A convenção de condomínio é o instrumento que irá definir que parâmetros serão adotados no caso concreto e específico de cada condomínio edilício, pois o próprio Código Civil autoriza que várias de suas normas possam ser flexibilizadas a fim de atender os interesses de cada condomínio, desde que tais alterações se encontrem consignadas na convenção, por isso trata-se de instrumento de suma importância. A convenção de condomínio também abriga no seu bojo ou em documento apartado denominado Regimento Interno, as normas de convivência dentro do prédio. A correta delimitação dessas normas no momento da instituição do condomínio é fundamental para assegurar a ordem e a harmonia entre seus ocupantes. É com base no que dispõe a convenção e o regimento interno que se resolvem eventuais conflitos de interesse ou divergências de entendimentos entre os condôminos.

Assim, o regimento interno deve ser elaborado de modo a registrar claramente todos os deveres e direitos dos condôminos, tais como horários para determinadas atividades, regramento do uso das áreas e equipamentos comuns; utilização de eventuais serviços disponíveis no condomínio, punições para o caso de descumprimento dessas normas, etc.., pois é o instrumento que irá balizar a atuação do síndico na solução das demandadas que eventualmente surgirem durante sua gestão.
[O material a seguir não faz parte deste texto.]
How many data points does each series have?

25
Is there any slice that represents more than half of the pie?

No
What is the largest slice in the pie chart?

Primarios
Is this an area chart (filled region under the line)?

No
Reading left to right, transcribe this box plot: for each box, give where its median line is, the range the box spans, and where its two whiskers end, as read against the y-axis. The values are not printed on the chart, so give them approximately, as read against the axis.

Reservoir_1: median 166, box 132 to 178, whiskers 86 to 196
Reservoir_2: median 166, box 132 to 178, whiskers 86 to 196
Mas nem sempre a lei, a convenção e o regimento são suficientes para evitar conflitos entre condôminos, conflitos esses que cada vez mais estão resultando em litígios cíveis e criminais. Sim, desavenças que tem origem em aborrecimentos corriqueiros da vida em sociedade, tais como o volume alto da televisão, o passeio do cachorro pelas áreas de uso comum, o portão da garagem que demorou para ser consertado, por exemplo, não raras vezes se materializam em insultos verbais, ameaças e até vias de fato, que acabam com um condômino em uma delegacia de polícia registrando um boletim de ocorrência.
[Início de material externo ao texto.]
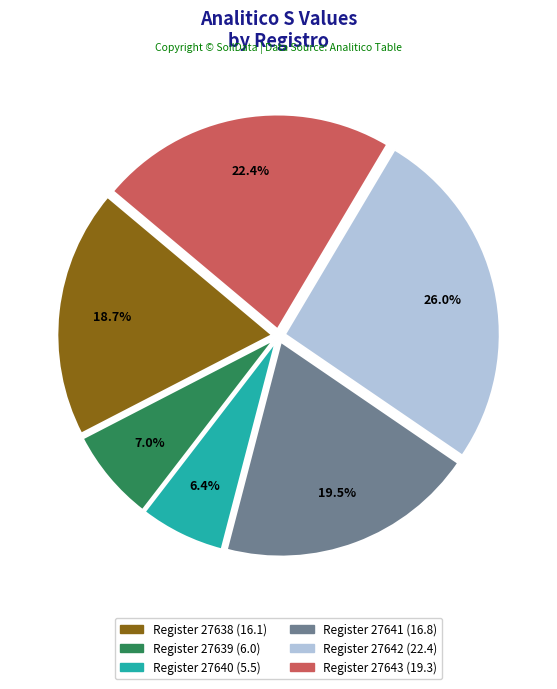

Is there any slice that represents more than half of the pie?

No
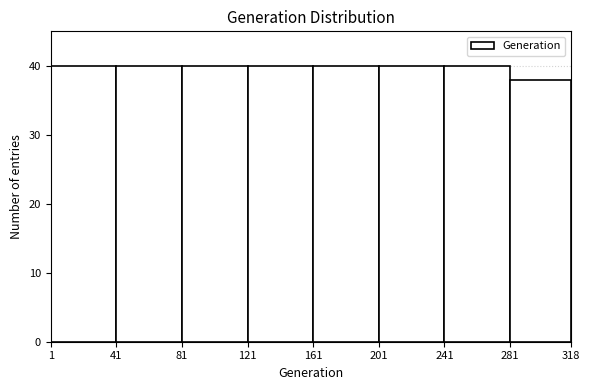

Reading left to right, list every bar in this chart as the range it spans on the x-axis followed by its height. The values are not printed on the chart, so give them approximately, as read against the axis.

1 to 41: 40
41 to 81: 40
81 to 121: 40
121 to 161: 40
161 to 201: 40
201 to 241: 40
241 to 281: 40
281 to 318: 38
A solução para essas situações não está apenas na lei ou na convenção de condomínio e no regimento interno do prédio, a solução está na forma como os ocupantes do prédio de portam em relação aos seus pares. A solução está em aceitar democraticamente que em uma coletividade, a decisão da maioria deve ser respaldada. A solução está em exercitar a empatia, colocando-se no lugar do outro para poder enxergar o problema como um todo. A solução está em entender que o direito de um termina onde começa o direito do outro. A solução está no respeito.

Respeito pelas normas legais e regras sociais, respeito pelos seres humanos que habitam em conjunto o mesmo prédio, respeito pelo condômino que na função de síndico está trabalhando em prol dos interesses do condomínio.
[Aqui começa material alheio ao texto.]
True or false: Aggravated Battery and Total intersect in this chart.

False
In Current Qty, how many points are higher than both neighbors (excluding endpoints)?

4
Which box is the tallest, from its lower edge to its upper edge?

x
Parece simples, mas trabalhar a cultura do respeito no seio do condomínio obviamente não é fácil, haja vista a grande diversidade de pessoas que nele habitam, cada uma com suas origens, crenças, prioridades, necessidades, enfim tudo que faz de uma pessoa única. Todavia, pequenas mudanças podem e devem ser implementadas visando ampliar o diálogo e a conciliação entre os condôminos a fim de tornar a vida em condomínio mais harmônica e agradável.